▸ Written task:
In the text of all the records below, substitute "Начало" for every occurrence of "Главная" and change nothing else. Give only the text and leave out the pictures.

*** Opening of Excerpted records ***

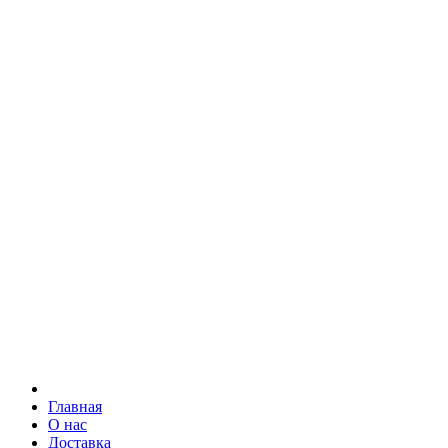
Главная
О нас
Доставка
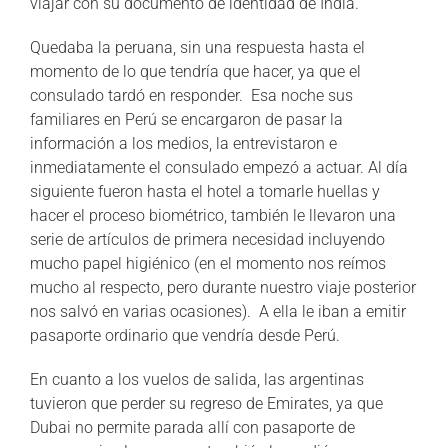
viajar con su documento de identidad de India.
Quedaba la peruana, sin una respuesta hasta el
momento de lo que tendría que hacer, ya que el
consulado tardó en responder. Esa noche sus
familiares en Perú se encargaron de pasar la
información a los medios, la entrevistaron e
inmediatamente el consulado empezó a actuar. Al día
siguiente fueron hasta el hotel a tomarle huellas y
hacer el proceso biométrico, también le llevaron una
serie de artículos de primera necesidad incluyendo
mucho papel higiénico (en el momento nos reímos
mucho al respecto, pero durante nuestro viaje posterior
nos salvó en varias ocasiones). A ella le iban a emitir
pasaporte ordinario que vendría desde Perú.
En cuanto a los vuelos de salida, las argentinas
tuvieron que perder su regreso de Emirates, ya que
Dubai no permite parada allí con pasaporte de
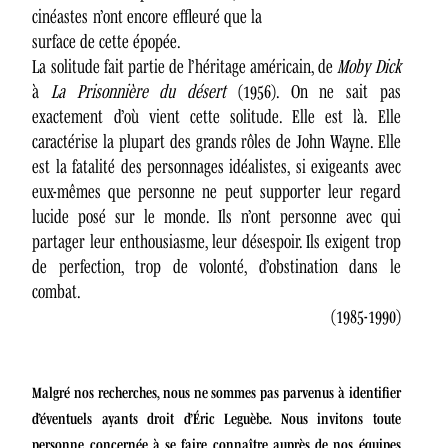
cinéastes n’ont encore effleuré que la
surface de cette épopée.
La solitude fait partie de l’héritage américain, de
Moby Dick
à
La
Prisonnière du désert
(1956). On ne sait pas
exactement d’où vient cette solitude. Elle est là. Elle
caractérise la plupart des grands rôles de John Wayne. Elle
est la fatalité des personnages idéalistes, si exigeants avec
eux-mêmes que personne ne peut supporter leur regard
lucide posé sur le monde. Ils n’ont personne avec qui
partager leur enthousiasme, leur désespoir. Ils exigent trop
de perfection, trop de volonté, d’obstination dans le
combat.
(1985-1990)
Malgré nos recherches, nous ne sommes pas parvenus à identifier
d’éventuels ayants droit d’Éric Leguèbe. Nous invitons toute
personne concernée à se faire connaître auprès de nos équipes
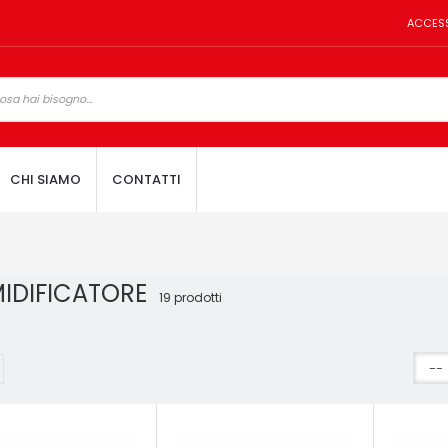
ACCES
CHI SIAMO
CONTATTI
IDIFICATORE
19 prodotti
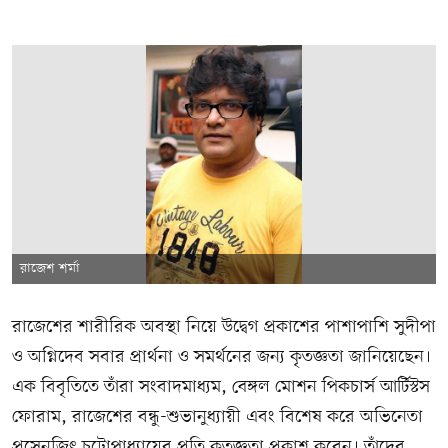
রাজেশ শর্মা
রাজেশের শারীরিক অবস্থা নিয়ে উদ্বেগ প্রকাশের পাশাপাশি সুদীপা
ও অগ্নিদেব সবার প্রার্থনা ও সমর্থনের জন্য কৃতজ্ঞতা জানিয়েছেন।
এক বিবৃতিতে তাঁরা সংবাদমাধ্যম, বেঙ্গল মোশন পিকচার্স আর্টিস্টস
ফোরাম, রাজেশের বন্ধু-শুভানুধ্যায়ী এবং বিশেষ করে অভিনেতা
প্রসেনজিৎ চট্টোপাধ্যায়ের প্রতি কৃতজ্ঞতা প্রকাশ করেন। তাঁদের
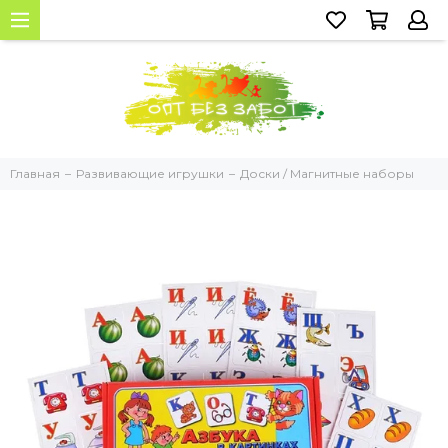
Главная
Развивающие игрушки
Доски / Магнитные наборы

*** Close of Excerpted records ***

▸ Reply to the task:
Начало
О нас
Доставка
viajar con su documento de identidad de India.
Quedaba la peruana, sin una respuesta hasta el
momento de lo que tendría que hacer, ya que el
consulado tardó en responder. Esa noche sus
familiares en Perú se encargaron de pasar la
información a los medios, la entrevistaron e
inmediatamente el consulado empezó a actuar. Al día
siguiente fueron hasta el hotel a tomarle huellas y
hacer el proceso biométrico, también le llevaron una
serie de artículos de primera necesidad incluyendo
mucho papel higiénico (en el momento nos reímos
mucho al respecto, pero durante nuestro viaje posterior
nos salvó en varias ocasiones). A ella le iban a emitir
pasaporte ordinario que vendría desde Perú.
En cuanto a los vuelos de salida, las argentinas
tuvieron que perder su regreso de Emirates, ya que
Dubai no permite parada allí con pasaporte de
cinéastes n’ont encore effleuré que la
surface de cette épopée.
La solitude fait partie de l’héritage américain, de
Moby Dick
à
La
Prisonnière du désert
(1956). On ne sait pas
exactement d’où vient cette solitude. Elle est là. Elle
caractérise la plupart des grands rôles de John Wayne. Elle
est la fatalité des personnages idéalistes, si exigeants avec
eux-mêmes que personne ne peut supporter leur regard
lucide posé sur le monde. Ils n’ont personne avec qui
partager leur enthousiasme, leur désespoir. Ils exigent trop
de perfection, trop de volonté, d’obstination dans le
combat.
(1985-1990)
Malgré nos recherches, nous ne sommes pas parvenus à identifier
d’éventuels ayants droit d’Éric Leguèbe. Nous invitons toute
personne concernée à se faire connaître auprès de nos équipes
ACCES
CHI SIAMO
CONTATTI
IDIFICATORE
19 prodotti
রাজেশ শর্মা
রাজেশের শারীরিক অবস্থা নিয়ে উদ্বেগ প্রকাশের পাশাপাশি সুদীপা
ও অগ্নিদেব সবার প্রার্থনা ও সমর্থনের জন্য কৃতজ্ঞতা জানিয়েছেন।
এক বিবৃতিতে তাঁরা সংবাদমাধ্যম, বেঙ্গল মোশন পিকচার্স আর্টিস্টস
ফোরাম, রাজেশের বন্ধু-শুভানুধ্যায়ী এবং বিশেষ করে অভিনেতা
প্রসেনজিৎ চট্টোপাধ্যায়ের প্রতি কৃতজ্ঞতা প্রকাশ করেন। তাঁদের
Начало
Развивающие игрушки
Доски / Магнитные наборы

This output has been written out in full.